In 2015 the Lego Foundation — the charitable arm of the giant Danish toy corporation — came up with the cash to fund the Center for Research on Play in Education, Development and Learning (PEDAL) at Cambridge.
Professor Anna Vignoles from Cambridge University said Prof Ramchandani would take up his post in January, adding: "We already have a number of strands of research under way. Most of our focus is on pre-school play."
One of the studies they have begun involves using GPS technology to monitor how children play in the school playground.
"It enables us to observe movement and examine why children are clustering together. It is better than watching them because they will change what they do if there is an adult there observing them," Professor Vignoles told Sputnik.
She said there had been a great deal of research into children's education and how they do schoolwork but very little on how they play.
"We hope that the research we do will help identify ways by which intervention, in terms of play, can be used to help children from disadvantage backgrounds when they are struggling. Play is ubiquitous and we want to look at what play does for different children," Professor Vignoles said.
"We will be researching cognitive outcomes — how it improves their ability to read and do maths — and non-cognitive outcomes, like how it helps with self-confidence and social interaction.
"People often think of it in terms of work or play but at primary school you often find that playful approaches to learning are the best," she said.

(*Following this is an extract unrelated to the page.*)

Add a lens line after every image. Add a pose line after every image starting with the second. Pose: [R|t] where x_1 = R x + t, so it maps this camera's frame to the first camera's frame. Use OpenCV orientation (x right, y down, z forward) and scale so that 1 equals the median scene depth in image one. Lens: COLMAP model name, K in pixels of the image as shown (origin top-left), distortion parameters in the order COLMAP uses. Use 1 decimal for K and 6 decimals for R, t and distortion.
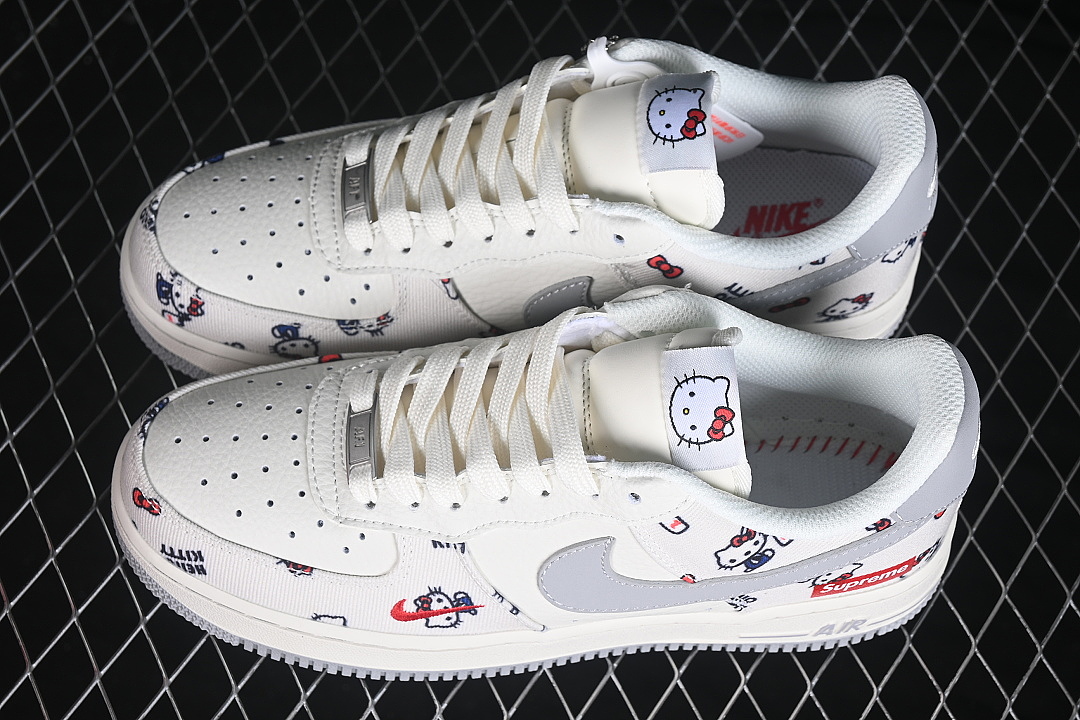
lens RADIAL K [[2453.5, 0, 537.0], [0, 2453.5, 360.8], [0, 0, 1]] dist [0.004709, 0.000000]
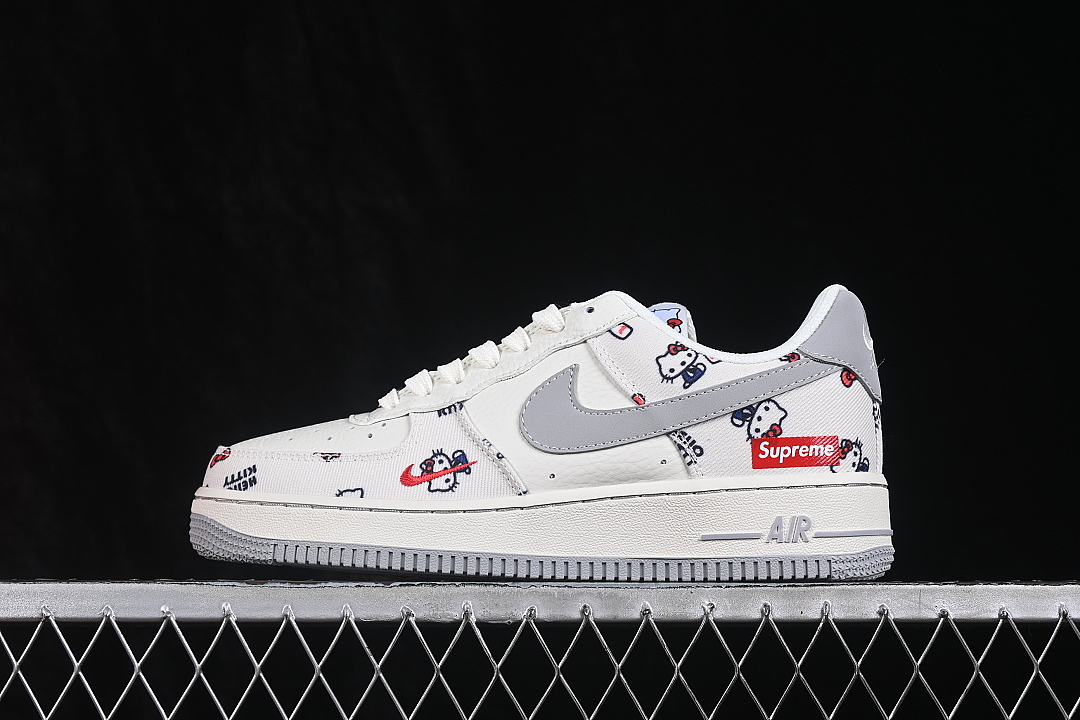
lens RADIAL K [[2453.5, 0, 540.7], [0, 2453.5, 358.5], [0, 0, 1]] dist [0.004709, 0.000000]
pose [[0.991585, -0.069889, -0.108970, 0.145665], [-0.073092, 0.392502, -0.916842, 1.191075], [0.106848, 0.917092, 0.384091, 0.494708]]
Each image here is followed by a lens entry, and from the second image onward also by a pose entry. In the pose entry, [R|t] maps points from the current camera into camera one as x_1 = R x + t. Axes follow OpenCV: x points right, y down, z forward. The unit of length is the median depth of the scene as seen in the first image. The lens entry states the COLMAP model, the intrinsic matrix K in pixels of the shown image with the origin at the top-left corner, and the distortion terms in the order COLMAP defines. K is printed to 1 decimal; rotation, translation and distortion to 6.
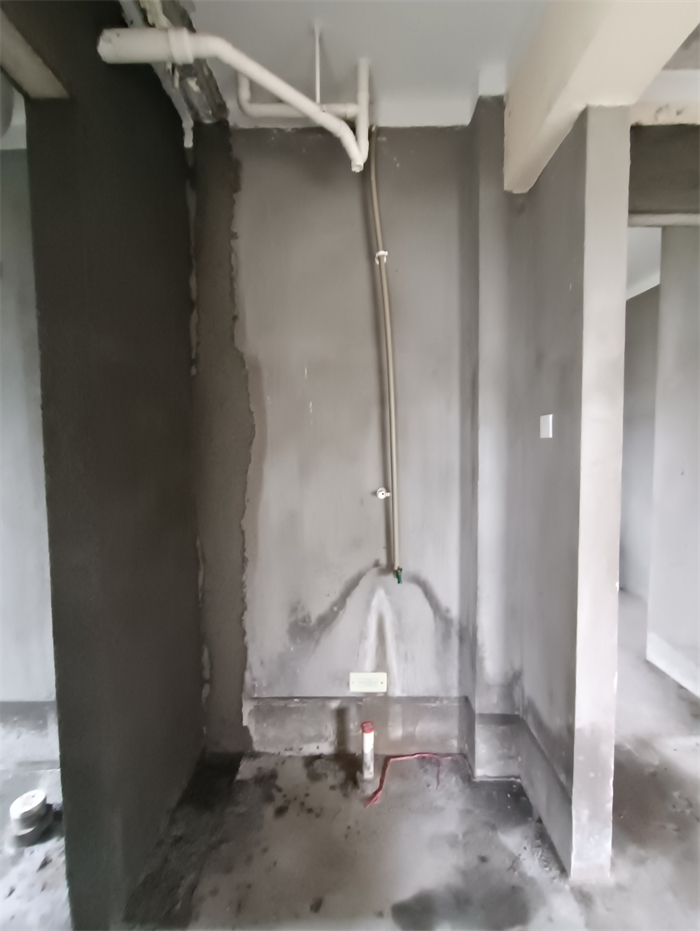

Lego has grown into one of the biggest brands in the world and its plastic toy bricks are popular with adults too. Earlier this year a YouTube channel posted a video of a flying fruit bat, made out of Lego bricks.
Lego manufactures 120 million bricks a day at its factory in Billund, Denmark.
But Professor Vignoles said that although they had received funding from Lego it was ethically sound.
"Lego has not decided what is going to be researched and the choice of Professor Ramchandani has been made by the university. People have asked us if Lego is used in the research and the answer is no," she told Sputnik.
"I am delighted to be… working… on the challenge of finding the best evidence on where play fits in children's development and education and how that can be used to give children the best start in life," Professor Ramchandani said in a press statement.
"Everyone has an opinion about what role play should have in early education and there is some wonderful research, but there are also big gaps in our knowledge."
Bo Stjerne Thomsen, from the Lego Foundation said: "There is a great need for establishing play as a central arena for learning and development in the minds and actions of those influencing children's lives."
In February Russian software developer Dmitry Sokolov launched a rival plastic brick, called Fanclastic, which he claims to be more advanced and more flexible than Lego.